### WHAT IS REQUIRED
Everything in the listing that follows should be reproduced exactly except the pictures.

### STORED DATA
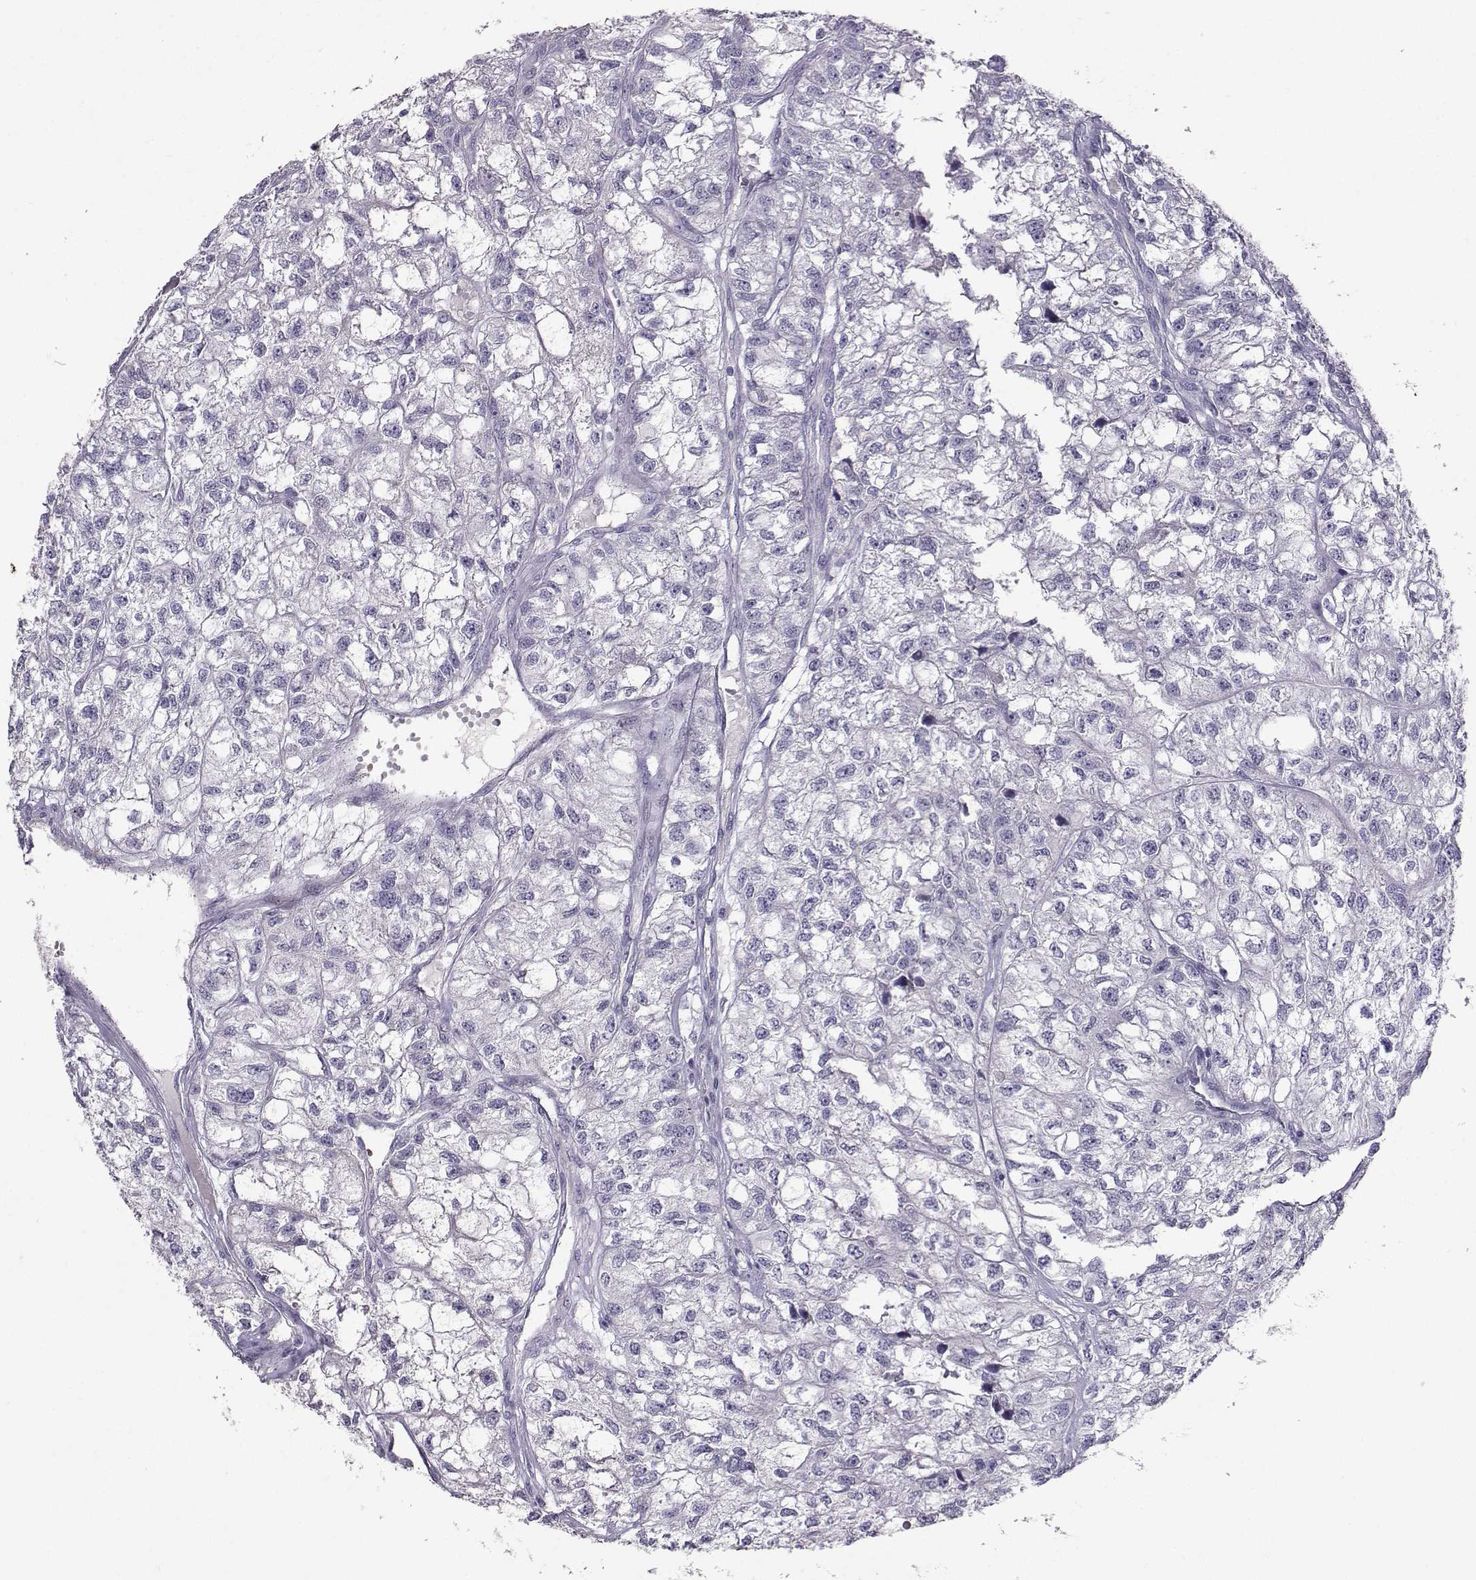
{"staining": {"intensity": "negative", "quantity": "none", "location": "none"}, "tissue": "renal cancer", "cell_type": "Tumor cells", "image_type": "cancer", "snomed": [{"axis": "morphology", "description": "Adenocarcinoma, NOS"}, {"axis": "topography", "description": "Kidney"}], "caption": "Immunohistochemistry (IHC) micrograph of renal adenocarcinoma stained for a protein (brown), which exhibits no positivity in tumor cells.", "gene": "CARTPT", "patient": {"sex": "male", "age": 56}}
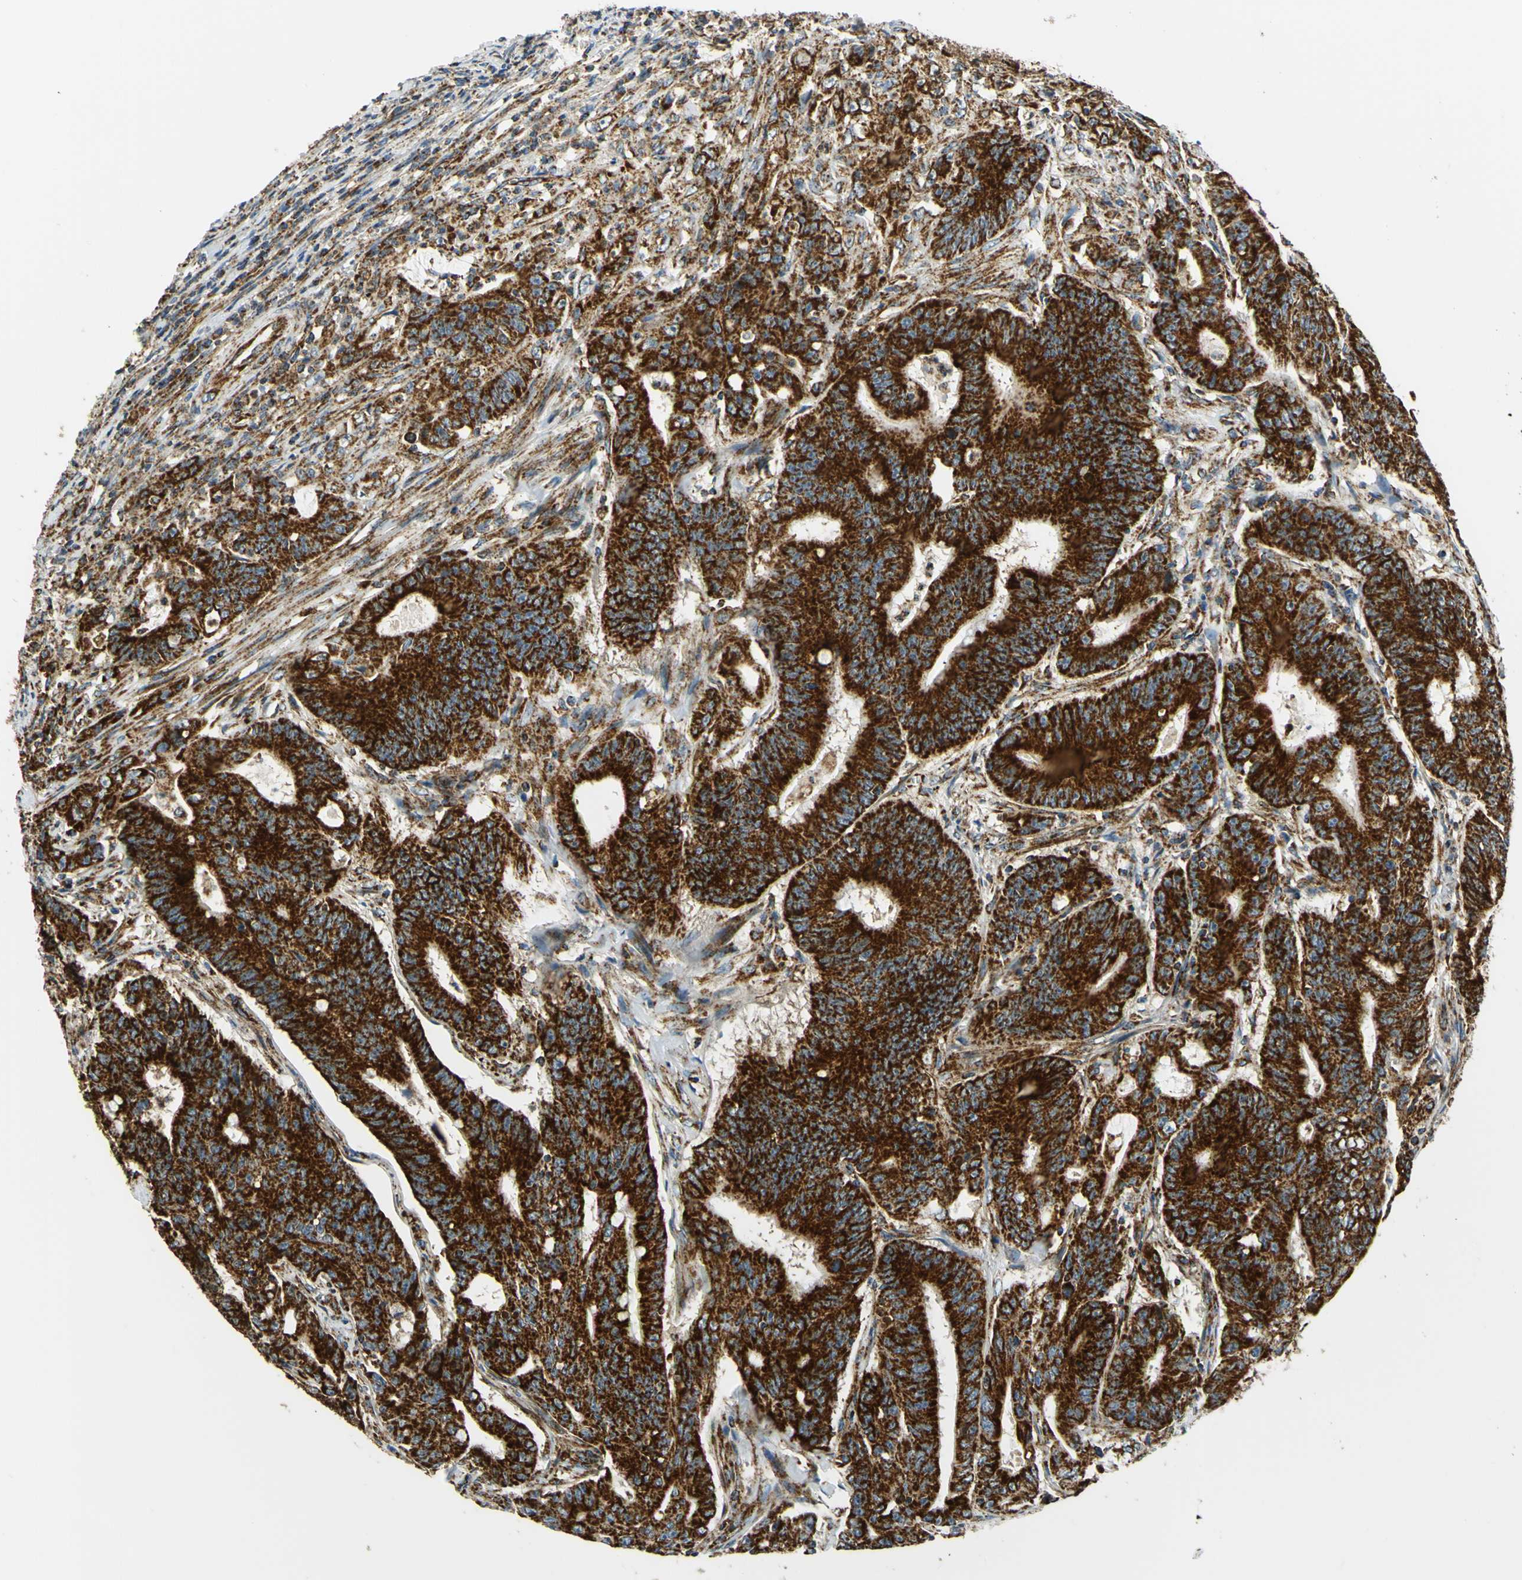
{"staining": {"intensity": "strong", "quantity": ">75%", "location": "cytoplasmic/membranous"}, "tissue": "colorectal cancer", "cell_type": "Tumor cells", "image_type": "cancer", "snomed": [{"axis": "morphology", "description": "Adenocarcinoma, NOS"}, {"axis": "topography", "description": "Colon"}], "caption": "There is high levels of strong cytoplasmic/membranous positivity in tumor cells of colorectal cancer (adenocarcinoma), as demonstrated by immunohistochemical staining (brown color).", "gene": "MAVS", "patient": {"sex": "male", "age": 45}}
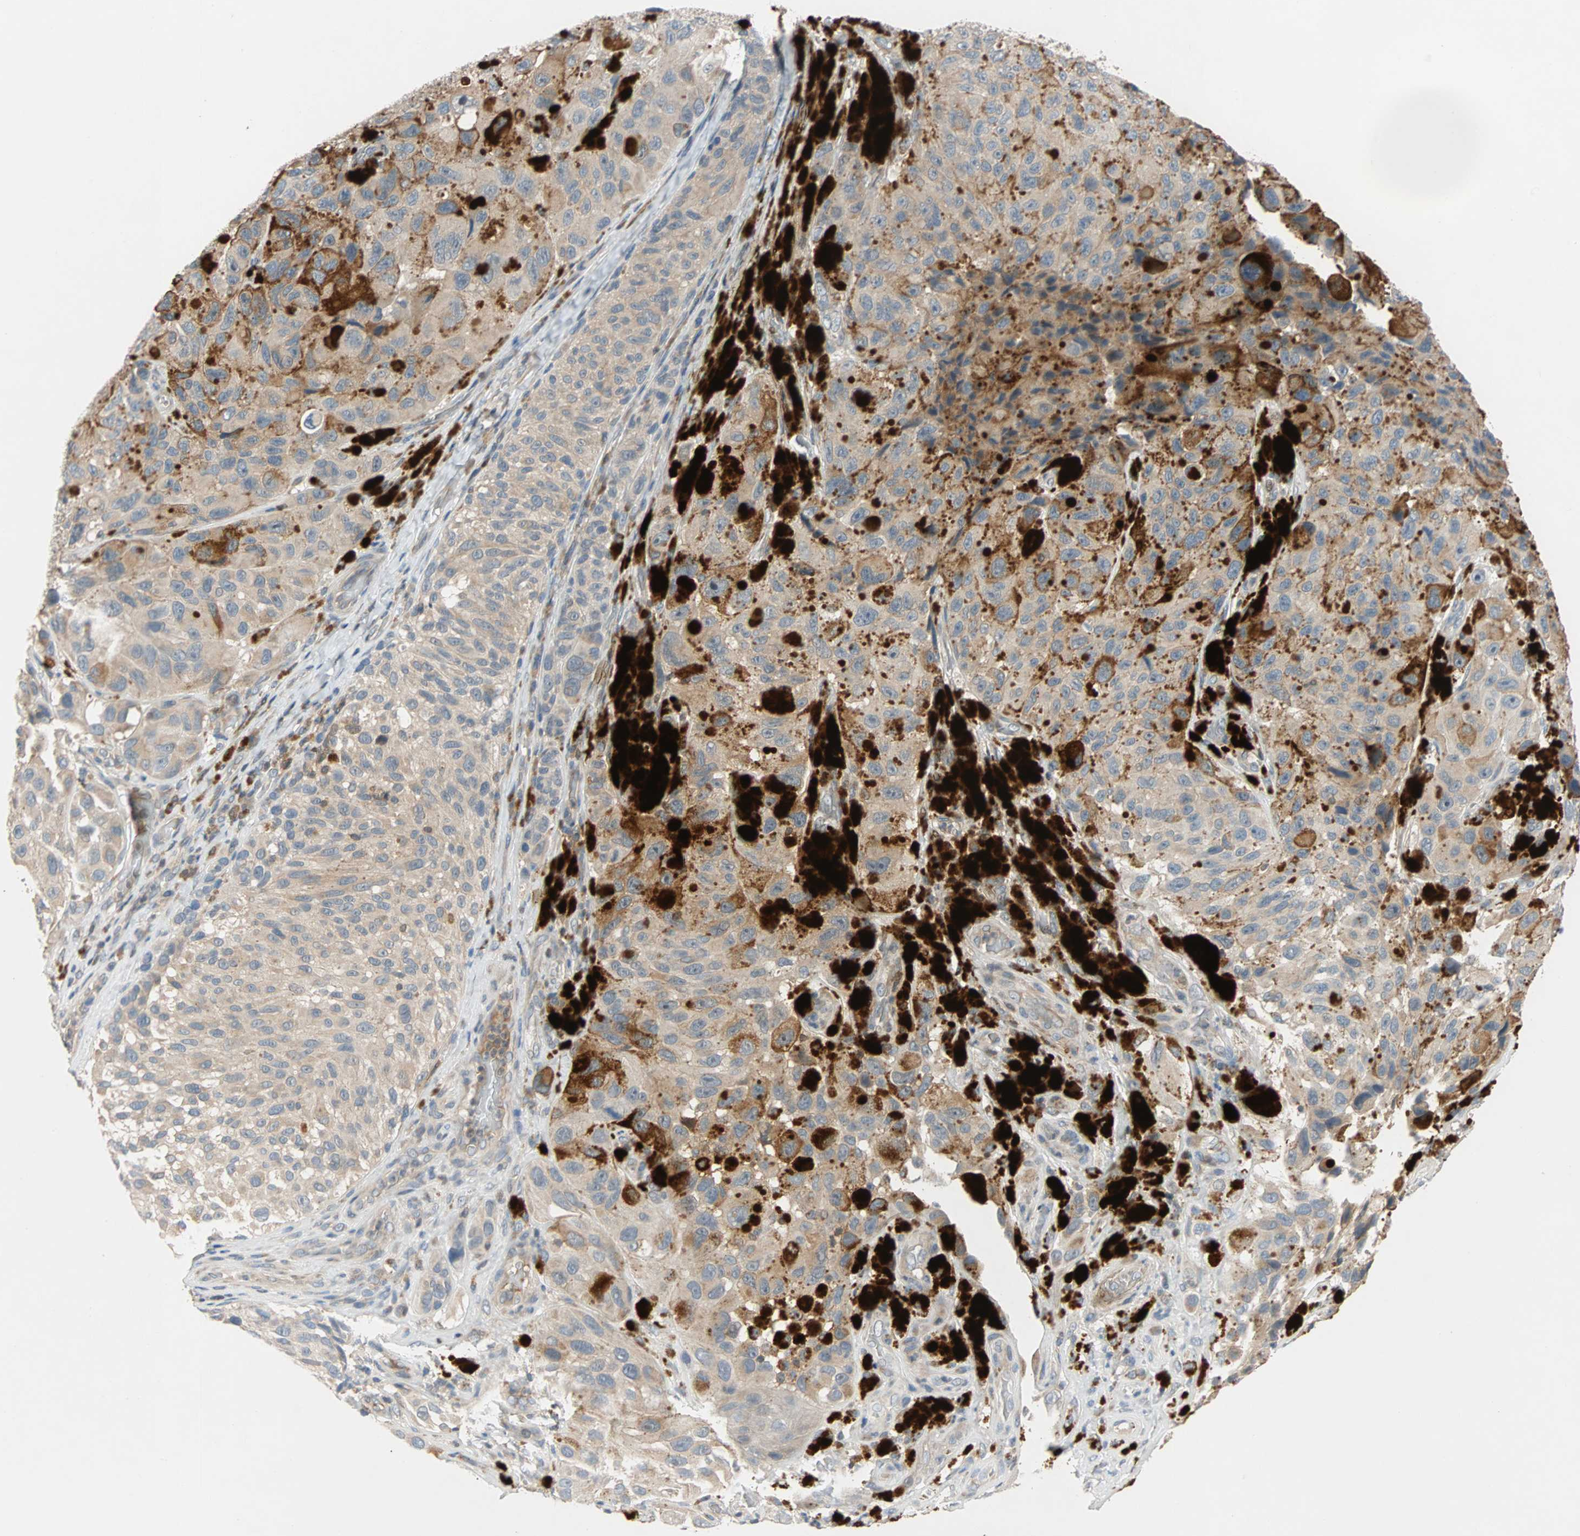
{"staining": {"intensity": "weak", "quantity": ">75%", "location": "cytoplasmic/membranous"}, "tissue": "melanoma", "cell_type": "Tumor cells", "image_type": "cancer", "snomed": [{"axis": "morphology", "description": "Malignant melanoma, NOS"}, {"axis": "topography", "description": "Skin"}], "caption": "Immunohistochemistry image of human malignant melanoma stained for a protein (brown), which displays low levels of weak cytoplasmic/membranous positivity in approximately >75% of tumor cells.", "gene": "MAP4K1", "patient": {"sex": "female", "age": 73}}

### OUTPUT FOR THIS TASK
{"staining": {"intensity": "negative", "quantity": "none", "location": "none"}, "tissue": "renal cancer", "cell_type": "Tumor cells", "image_type": "cancer", "snomed": [{"axis": "morphology", "description": "Adenocarcinoma, NOS"}, {"axis": "topography", "description": "Kidney"}], "caption": "Immunohistochemistry (IHC) micrograph of renal adenocarcinoma stained for a protein (brown), which exhibits no positivity in tumor cells.", "gene": "CARTPT", "patient": {"sex": "male", "age": 56}}
{"staining": {"intensity": "strong", "quantity": ">75%", "location": "cytoplasmic/membranous"}, "tissue": "colorectal cancer", "cell_type": "Tumor cells", "image_type": "cancer", "snomed": [{"axis": "morphology", "description": "Adenocarcinoma, NOS"}, {"axis": "topography", "description": "Colon"}], "caption": "There is high levels of strong cytoplasmic/membranous positivity in tumor cells of colorectal cancer (adenocarcinoma), as demonstrated by immunohistochemical staining (brown color).", "gene": "MAVS", "patient": {"sex": "male", "age": 45}}
{"staining": {"intensity": "weak", "quantity": ">75%", "location": "cytoplasmic/membranous"}, "tissue": "melanoma", "cell_type": "Tumor cells", "image_type": "cancer", "snomed": [{"axis": "morphology", "description": "Malignant melanoma, NOS"}, {"axis": "topography", "description": "Skin"}], "caption": "Immunohistochemistry image of human malignant melanoma stained for a protein (brown), which displays low levels of weak cytoplasmic/membranous positivity in approximately >75% of tumor cells.", "gene": "MAP4K1", "patient": {"sex": "female", "age": 73}}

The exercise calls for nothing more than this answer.